Assignment - Starting from the line that contains "right hip: (1615, 370)", output every remaining line of the records below exactly as it appears, that line and the last one included.

Records to use -
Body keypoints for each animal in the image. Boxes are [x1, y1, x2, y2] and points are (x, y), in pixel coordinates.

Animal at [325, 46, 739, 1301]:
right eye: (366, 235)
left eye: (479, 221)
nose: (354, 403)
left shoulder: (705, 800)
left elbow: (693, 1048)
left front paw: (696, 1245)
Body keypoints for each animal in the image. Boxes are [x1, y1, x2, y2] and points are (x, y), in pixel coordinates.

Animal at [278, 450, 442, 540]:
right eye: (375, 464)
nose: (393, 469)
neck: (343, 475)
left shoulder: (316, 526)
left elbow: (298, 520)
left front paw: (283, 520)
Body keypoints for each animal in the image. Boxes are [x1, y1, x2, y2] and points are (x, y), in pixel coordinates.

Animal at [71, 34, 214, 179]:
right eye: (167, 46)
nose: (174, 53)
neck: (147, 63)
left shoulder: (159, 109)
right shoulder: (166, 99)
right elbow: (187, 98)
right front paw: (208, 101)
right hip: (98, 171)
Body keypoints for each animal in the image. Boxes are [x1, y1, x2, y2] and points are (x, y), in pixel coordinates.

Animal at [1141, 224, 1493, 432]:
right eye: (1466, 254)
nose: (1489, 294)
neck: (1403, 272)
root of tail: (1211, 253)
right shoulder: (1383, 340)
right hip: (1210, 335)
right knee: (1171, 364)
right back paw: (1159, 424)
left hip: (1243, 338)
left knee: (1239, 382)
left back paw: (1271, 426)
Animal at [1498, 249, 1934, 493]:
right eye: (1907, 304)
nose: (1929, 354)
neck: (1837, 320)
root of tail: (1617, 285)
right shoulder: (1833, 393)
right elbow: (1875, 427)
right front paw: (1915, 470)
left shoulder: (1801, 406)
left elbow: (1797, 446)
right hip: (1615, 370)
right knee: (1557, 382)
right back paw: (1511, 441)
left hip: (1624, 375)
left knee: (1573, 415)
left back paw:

Solution to the exercise -
right hip: (1615, 370)
right knee: (1557, 382)
right back paw: (1511, 441)
left hip: (1624, 375)
left knee: (1573, 415)
left back paw:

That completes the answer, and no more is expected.